Rückblickend auf 2016 stellt Thomas Jacobs fest, dass die Bedingungen für die Einzelfallhilfe schwieriger geworden sind. 170 Kliniken unterstützten 2016 das Friedensdorf mit 284 Krankenhausfreibetten, das sind sieben Kliniken weniger als 2015. Auch die Verweildauer auf den Stationen verringert sich stetig.

Grund sei der steigende Kostendruck in den Häusern ebenso wie Fusionen oder Schließungen. Die Folge ist steigender pflegerischer Aufwand für das Friedensdorf. Vermehrt werden auch Kinder in Fachkliniken verlegt, die auf einer Kostenerstattung bestehen. Zwischen 2014 und 2016 hat die Organisation dafür mehr als 458 000 Euro aufbringen müssen.

Abnehmende Tendenz stellt die Hilfseinrichtung auch bei den bundesweit 200 bis 300 Ehrenamtlern fest, besonders bei der langfristigen Mithilfe. Jacobs: "Wir müssen uns Gedanken machen, wie wir an die junge Generation herantreten, um sie für das Ehrenamt zu begeistern."

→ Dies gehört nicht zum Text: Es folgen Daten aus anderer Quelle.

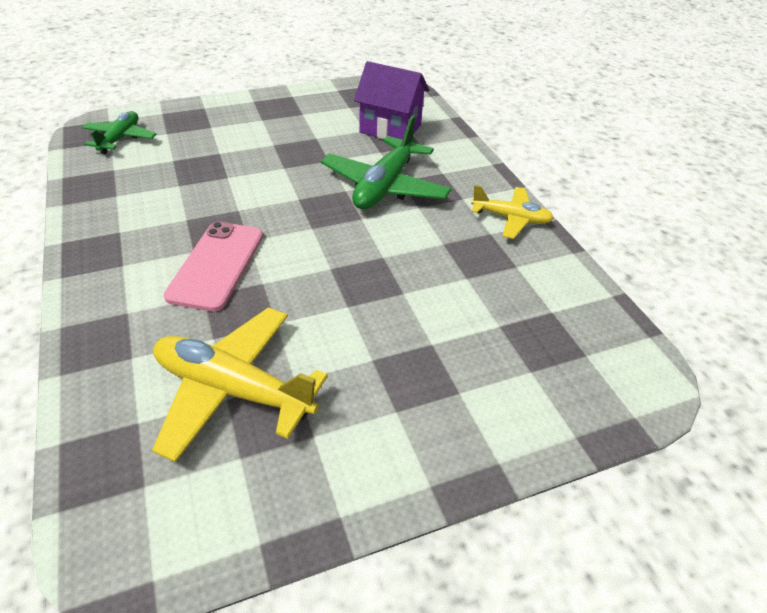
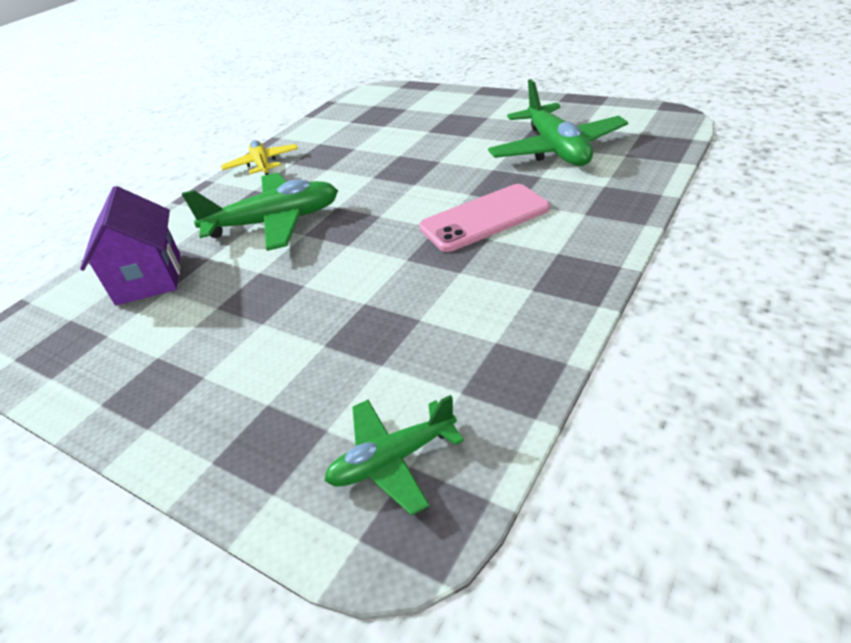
camera: 120 degrees left, 5 degrees down
(233, 390) = (556, 149): yellow plane -> green plane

Dank der relativ stabilen finanziellen Situation konnte das Friedensdorf die Projektarbeit erweitern. Damit wird die gesundheitliche Versorgung in den Heimatländern der Kinder verbessert. Ein Schwerpunkt ist Kambodscha, wo sich beispielsweise bereits die 29. und die 30. Basisgesundheitstation für die medizinische Grundversorgung der Bevölkerung im Bau befinden.

Mit großer Effizienz arbeitet die Kinderhilfsorganisation auch in Usbekistan, wo im Rahmen von vier Projekten Operationen an Lippen-Kiefer-Gaumen-Spalten sowie orthopädische, plastisch-chirurgische und Herz-Operationen durchgeführt werden.

Etwas verbessert hat sich auch die Situation bei den Hilfsgütern: Knapp 113 Tonnen Medikamente, Gehhilfen, Hygieneartikel und Lebensmittel wurden 2016 in die Projektländer gebracht. Zwar hat sich die Spendenfreudigkeit bei den Sachspenden nicht wirklich verbessert, doch der Wert der Lieferungen erhöhte sich durch eine Spende hochwertiger Medikamente von "action medeor".